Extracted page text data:
━━━

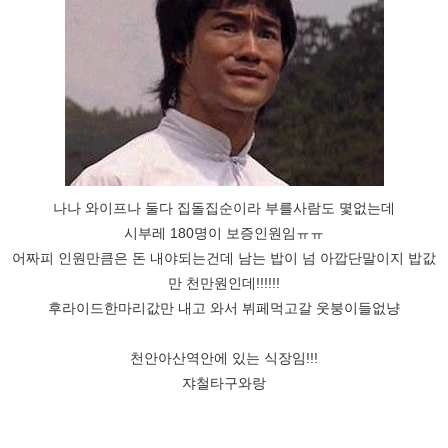
나나 와이프나 둘다 집돌집순이라 부를사람도 몇없는데
시부레 180명이 보증인원임ㅠㅠ
어짜피 인원만큼은 돈 내야되는건데 남는 밥이 넘 아깝단말이지 밥값
만 천만원인데!!!!!!
후라이드한마리값만 내고 와서 뷔페먹고갈 웃붕이들없냥
천안아산역안에 있는 식장임!!!
쟈철타구와랑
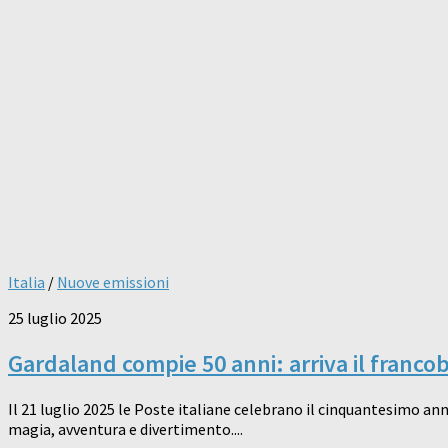
Italia
/
Nuove emissioni
25 luglio 2025
Gardaland compie 50 anni: arriva il francob
Il 21 luglio 2025 le Poste italiane celebrano il cinquantesimo an
magia, avventura e divertimento....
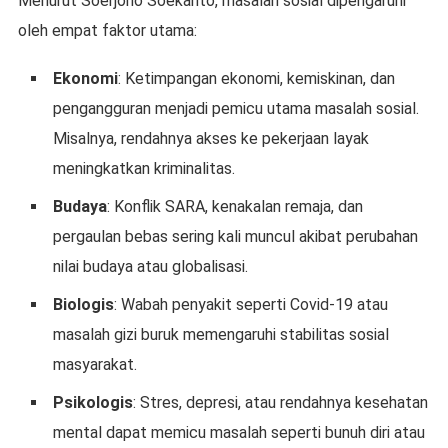
Menurut Soerjono Soekanto, masalah sosial dipengaruhi
oleh empat faktor utama:
Ekonomi
: Ketimpangan ekonomi, kemiskinan, dan
pengangguran menjadi pemicu utama masalah sosial.
Misalnya, rendahnya akses ke pekerjaan layak
meningkatkan kriminalitas.
Budaya
: Konflik SARA, kenakalan remaja, dan
pergaulan bebas sering kali muncul akibat perubahan
nilai budaya atau globalisasi.
Biologis
: Wabah penyakit seperti Covid-19 atau
masalah gizi buruk memengaruhi stabilitas sosial
masyarakat.
Psikologis
: Stres, depresi, atau rendahnya kesehatan
mental dapat memicu masalah seperti bunuh diri atau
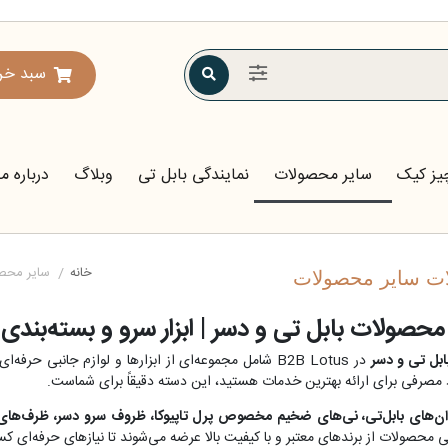
سبد خر
یز کیک
سایر محصولات
نمایندگی بابل تی
وبلاگ
درباره ما
خانه
/
سایر محص
ات سایر محصولات
صولات بابل تی و دسر | ابزار سرو و بسته‌بندی 
بل تی و دسر
در B2B Lotus شامل مجموعه‌ای از ابزارها و لوازم جانبی
د مصرفی برای ارائه بهترین خدمات هستید، این دسته دقیقاً برای شماست.
ان‌های بابل‌تی، نی‌های ضخیم مخصوص پرل تاپیوکا، ظروف سرو دسر، ظرف‌های بسته‌
 محصولات از برندهای معتبر و با کیفیت بالا عرضه می‌شوند تا نیازهای حرفه‌ای کسب‌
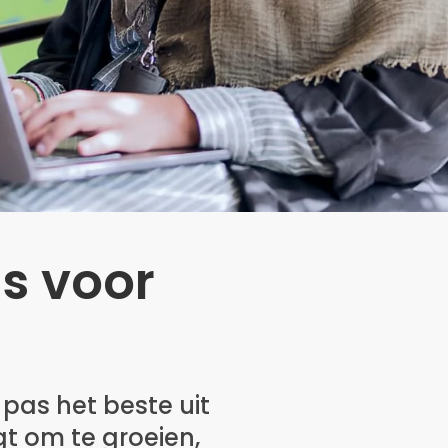
is voor
 pas het beste uit
jgt om te groeien,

━━━

#### [Task]
Extract the text of all the records above verbatim, excluding pictures.

#### [Answer section]
나나 와이프나 둘다 집돌집순이라 부를사람도 몇없는데
시부레 180명이 보증인원임ㅠㅠ
어짜피 인원만큼은 돈 내야되는건데 남는 밥이 넘 아깝단말이지 밥값
만 천만원인데!!!!!!
후라이드한마리값만 내고 와서 뷔페먹고갈 웃붕이들없냥
천안아산역안에 있는 식장임!!!
쟈철타구와랑
Italia
/
Nuove emissioni
25 luglio 2025
Gardaland compie 50 anni: arriva il francob
Il 21 luglio 2025 le Poste italiane celebrano il cinquantesimo an
magia, avventura e divertimento....
Menurut Soerjono Soekanto, masalah sosial dipengaruhi
oleh empat faktor utama:
Ekonomi
: Ketimpangan ekonomi, kemiskinan, dan
pengangguran menjadi pemicu utama masalah sosial.
Misalnya, rendahnya akses ke pekerjaan layak
meningkatkan kriminalitas.
Budaya
: Konflik SARA, kenakalan remaja, dan
pergaulan bebas sering kali muncul akibat perubahan
nilai budaya atau globalisasi.
Biologis
: Wabah penyakit seperti Covid-19 atau
masalah gizi buruk memengaruhi stabilitas sosial
masyarakat.
Psikologis
: Stres, depresi, atau rendahnya kesehatan
mental dapat memicu masalah seperti bunuh diri atau
سبد خر
یز کیک
سایر محصولات
نمایندگی بابل تی
وبلاگ
درباره ما
خانه
/
سایر محص
ات سایر محصولات
صولات بابل تی و دسر | ابزار سرو و بسته‌بندی 
بل تی و دسر
در B2B Lotus شامل مجموعه‌ای از ابزارها و لوازم جانبی
د مصرفی برای ارائه بهترین خدمات هستید، این دسته دقیقاً برای شماست.
ان‌های بابل‌تی، نی‌های ضخیم مخصوص پرل تاپیوکا، ظروف سرو دسر، ظرف‌های بسته‌
 محصولات از برندهای معتبر و با کیفیت بالا عرضه می‌شوند تا نیازهای حرفه‌ای کسب‌
is voor
 pas het beste uit
jgt om te groeien,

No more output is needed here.